Events

World Refugee Day, June 22nd

The Savior of Shanghai

Fr. Robert Jacquinot de Bésange, SJ

by John Meehan, SJ

 

In 2005, the Jesuit Refugee Service (JRS) marked a milestone. Twenty-five years earlier, Superior General Pedro Arrupe, SJ, created JRS to minister to those displaced by the Vietnam War. Few today, however know of earlier work with refugees by a pioneer in the field, Fr. Robert Jacquinot de Bésange, SJ (1878-1946), a French Jesuit who set up a “safety” zone in Shanghai, China in 1937.

During the undeclared Sino-Japanese was that began that year, the so-called Jacquinot zone sheltered some 250,000 Chinese refugees, inspiring the creation of a similar area in Nanking. Much has been written on atrocities in the later city after its seizure by Japan in December 1937 and the efforts of a number of Westerners to care for Chinese civilians there. Little attention, however, has been paid to Jacquinot’s initiative, praised by others at the time and cited in the commentary to the Geneva Conventions as an important precedent of a neutral zone in time of war.

Japan’s expansionism in East Asia during the 1930s began with its seizure of Manchuria in 1931 and resumed after clashes with Chinese troops near Beijing in July 1937. The fighting soon reached Shanghai, China’s largest city and commercial port. After two Japanese marines were killed in the city on 9 Aug. Japan launched a major offensive at Shanghai, ostensibly to protect its 27,000 nationals there, a move vigorously denounced by Chinese generalissmo Chiang Ki-shek.

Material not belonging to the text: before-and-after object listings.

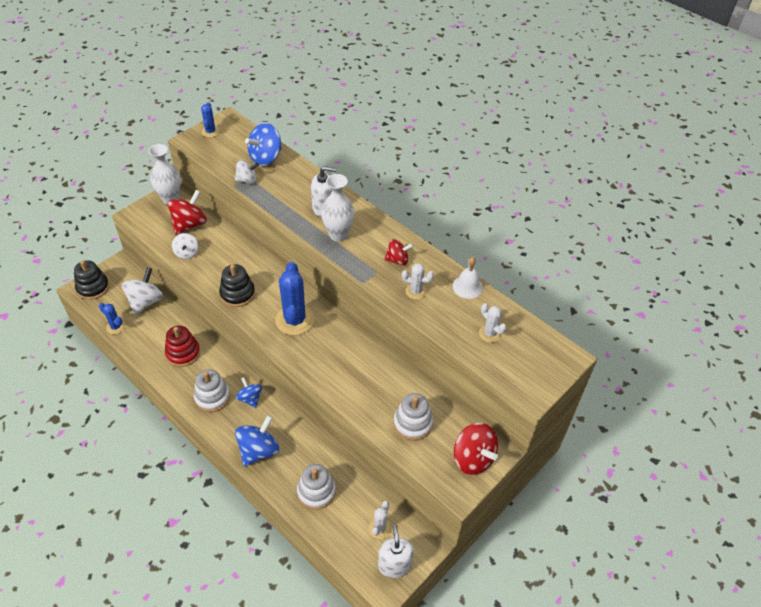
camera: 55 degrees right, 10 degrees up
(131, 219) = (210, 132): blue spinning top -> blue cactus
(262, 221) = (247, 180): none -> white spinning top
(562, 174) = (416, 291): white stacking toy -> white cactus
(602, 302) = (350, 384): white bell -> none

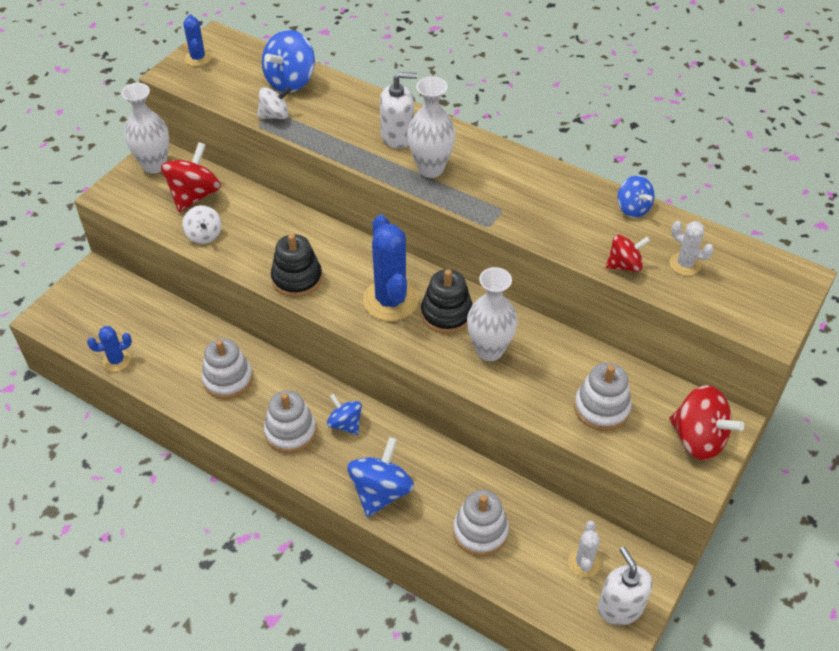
camera: 10 degrees left, 0 degrees up
(93, 287) = (64, 312): black stacking toy -> black stacking toy (446, 314)
(116, 327) = (116, 360): blue cactus -> blue cactus turned 45 degrees counterclockwise
(146, 302) = (149, 318): white spinning top -> none
(183, 353) = (228, 379): red stacking toy -> white stacking toy
(349, 368) = (489, 350): none -> white vase
(397, 260) = (525, 189): red spinning top -> red spinning top (624, 265)
(416, 291) = (565, 226): white cactus -> none
(467, 287) = (633, 208): white bell -> blue spinning top

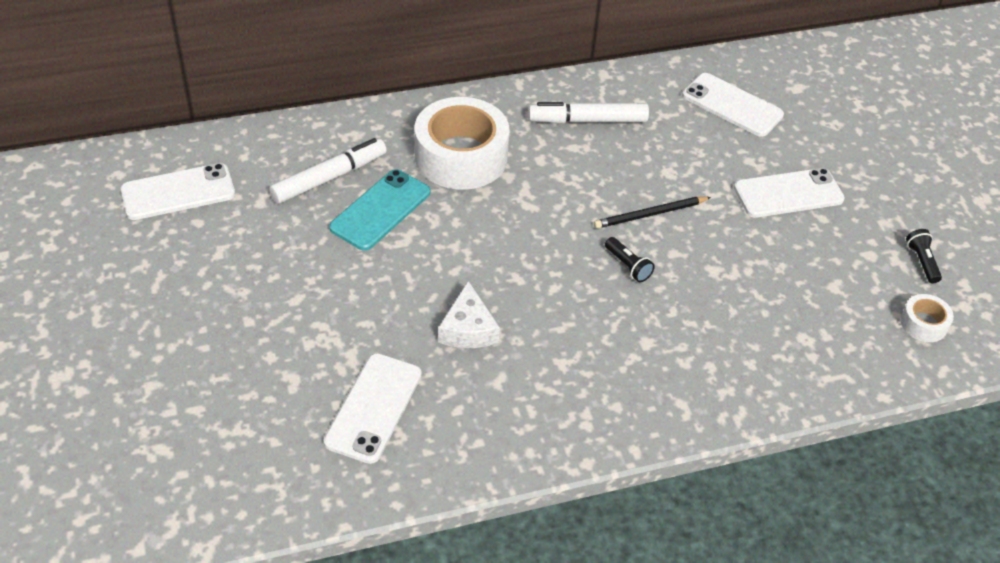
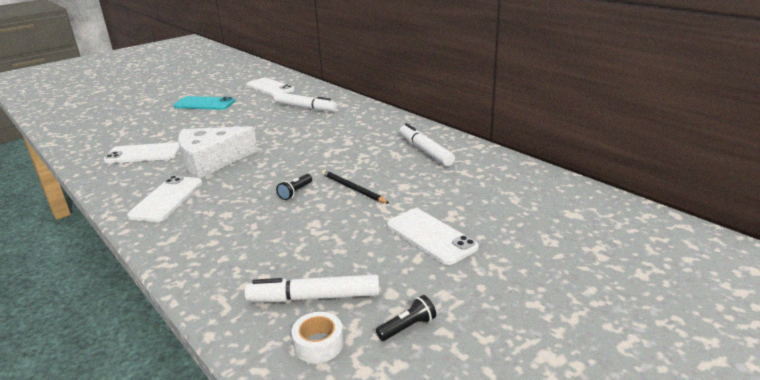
camera: 70 degrees right, 20 degrees down
(380, 210) = (290, 122): turquoise phone -> turquoise phone (204, 104)
(461, 156) = (352, 128): white tape -> none
(468, 329) = (211, 161): white cheese -> white cheese, size x1.76
(732, 105) = (509, 192): white phone -> white phone (167, 199)
(855, 308) = (314, 297): none -> white marker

The metropolis of 4 million had witnessed similar clashes in 1932, but this conflict was bloodier. Chinese civilians were again the most vulnerable but, this time, residents of Shanghai’s International Settlement, occupied and run by British, Americans, and civilians of other countries were not spared. Preoccupied by troubles in Europe, Western powers did little to oppose Japan, opting for appeasement to forestall a global conflict.

Santuary

For the hundreds of thousands of Shanghai’s Chinese, whose neighborhoods were pounded by Japanese bombers, the international settlements, “concessions” under foreign control, offered the only hope of refuge. So the population of the foreign `concessions’ swelled from 1.5 to3 million. To respond to the crisis, municipal authorities and aid societies created early 200 “welcome camps”. Thousands of refugees were housed in schools, hospitals, and temples. At the Jesuit mission at Zikawei on the outskirts of the city, more than 11,000 refugees were fed daily and some 4000 were housed at St. Ignatius College.

Horrified by the crisis, Jacquinot considered a more ambitious plan. In early Nov. 1937, he approached Chinese and Japanese authorities with a proposal for a safety zone of one square mile in Nantao. His Fr Robert pleads with Japanese soldiers credentials as president of an international commission for refugees and vice president of the local Red Cross committee bolstered his request.

After three days of negotiations, the area was given to a Committee headed by Jacquinot. The accepted responsibility for administering the zone, gaining tacit agreement from the belligerents not to enter the area. The local press dubbed it the “Jacquinot zone” and praised the French Jesuits as the “Christian savior” of Shanghai.

Jacquinot went about his mission of mercy in his usual attire, a long threadbare cassock and a floppy blue beret. Born in 1878 in Saintes, France, he had arrived in Shanghai in 1913 to study Chinese and serve as pastor of a Chinese parish. He was soon teaching science at the Jesuits’ Aurora University, established in 1903. It was here that he lost his right forearm in a laboratory accident, though he was able to save his eyesight and a student in the mishap.

Despite this handicap, Jacquinot did “more with his left hand,” as one colleague noted, “than most people do with two.” In 1927, he saved a group of nuns from Communist attack and was commended by the Chinese government for his valor. During hostilities in 1932, he secured cease-fires on several occasions, earning a Croix de Guerre for evacuating more than 2000 civilians and setting up camps for some 20,000 refugees. Jacquinot also established relief committees for flood victims in 1932 and 1936. Jacquinot’s Shanghai zone offered refuge to about 250,000 refugees. The zone’s neutrality was respected until refugees began to disperse in 1938. Jacquinot returned to the arduous task of feeding and housing the refugees, all without political power, military force, or adequate resources.

In 1940, after 28 years in China, he returned to France to help war victims in suburban Paris with the Red Cross. In December 1945 he became head of a Vatican delegation for refugees in Berlin where, a few months later, he died of exhaustion at age 68. Though military and ecclesiastical honors were given him at his funeral, a far more touching homage had been offered before his death by a humble rickshaw puller in Shanghai. After taking Jacquinot to the place where he would be inducted into the Legion of Honor, the driver refused fare for the ride. Carrying the “Savior of Shanghai” had been enough reward.